October 26, 2017
On behalf of Jonathan M. Crist, CEI’s Center for Class Action Fairness objected to plaintiff's renewed motion for attorneys' fees and expenses in a shareholder suit arising out of Verizon’s acquisition of Vodafone’s interest in Verizon Wireless.
As in the overwhelming majority of strike suits, the settlement in Gordon v. Verizon did not provide any monetary relief to shareholders. Instead, it provided immaterial supplemental disclosures and corporate governance change. For example, among the four disclosures class counsel identified as the “greatest hits” was one that simply put previously provided information into tabular form. In the renewed motion, plaintiff's attorneys sought $2 million in fees and expenses for their role in recovering this insignificant relief for the shareholder class.
The motion was filed on remand from the Appellate Division: The New York Supreme Court initially denied approval of the settlement. While, on appeal, the Appellate Division found there were minimal settlement benefits sufficient to approve the settlement and remanded for a determination of fees, the Appellate Division did not find that the benefit warranted the excessive $2 million sought by the attorneys and instead noted that fees should be commensurate with the benefit achieved, with minimal benefit resulting in minimal fees.
This objection is in a similar vein as CEI's victory in Walgreen, as we seek to expand to other jurisdictions the steps taken by the Seventh Circuit and Delaware to limit rent-seeking by plaintiffs' lawyers in deal litigation.
At a hearing on October 26, 2017, the court awarded a reduced amount of $1.5 million in fees and expenses.

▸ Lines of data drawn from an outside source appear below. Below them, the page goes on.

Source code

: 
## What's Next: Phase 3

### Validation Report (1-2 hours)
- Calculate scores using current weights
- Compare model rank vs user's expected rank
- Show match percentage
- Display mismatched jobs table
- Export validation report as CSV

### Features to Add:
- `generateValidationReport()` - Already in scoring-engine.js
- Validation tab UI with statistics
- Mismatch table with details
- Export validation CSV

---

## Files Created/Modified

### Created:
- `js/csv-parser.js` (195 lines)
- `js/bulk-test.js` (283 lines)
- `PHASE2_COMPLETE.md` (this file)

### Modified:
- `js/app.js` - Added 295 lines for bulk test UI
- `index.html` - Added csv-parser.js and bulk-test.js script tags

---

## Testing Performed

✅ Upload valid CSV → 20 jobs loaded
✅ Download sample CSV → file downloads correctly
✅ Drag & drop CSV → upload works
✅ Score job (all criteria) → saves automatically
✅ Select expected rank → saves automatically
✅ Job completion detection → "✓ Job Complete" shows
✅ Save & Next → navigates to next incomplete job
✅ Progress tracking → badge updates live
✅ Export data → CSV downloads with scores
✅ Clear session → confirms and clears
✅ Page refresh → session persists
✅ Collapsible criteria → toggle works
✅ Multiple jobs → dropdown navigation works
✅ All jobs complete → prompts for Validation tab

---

Read more about CEI’s Center for Class Action Fairness here.
June 16, 2017
Class member and CCAF attorney Anna St. John objected to settlement approval, class certification, and the request for attorneys' fees in Saska v. Metropolitan Museum of Art. The case involved the Museum's "pay what you wish" admission policy, in particular claims that the policy deceived the public in violation of state law. The proposed settlement provides class members with near-worthless injunctive relief, primarily in the form of changes to the wording of the admission price: "suggested" and "the amount you pay is up to you" will be substituted for "recommended."
At the same time, and in a clear signal of who the settlement was structured to primarily benefit, the class attorneys are seeking fees of $350,000. The proposed settlement suffered from the further defect that the proposed relief benefits only future museum visitors, while the class is defined to include only past visitors—many of whom will not visit the museum in the future and therefore will not recover even nominal value from the proposed policy changes.
The fairness hearing was held on May 5, 2017, at the Supreme Court of the State of New York, New York County.
On June 15, 2017, the court approved the settlement and requested attorneys' fee award in Saska v. Metropolitan Museum of Art. The court denied an incentive award for the named plaintiffs on the grounds it lacked authority to make such awards.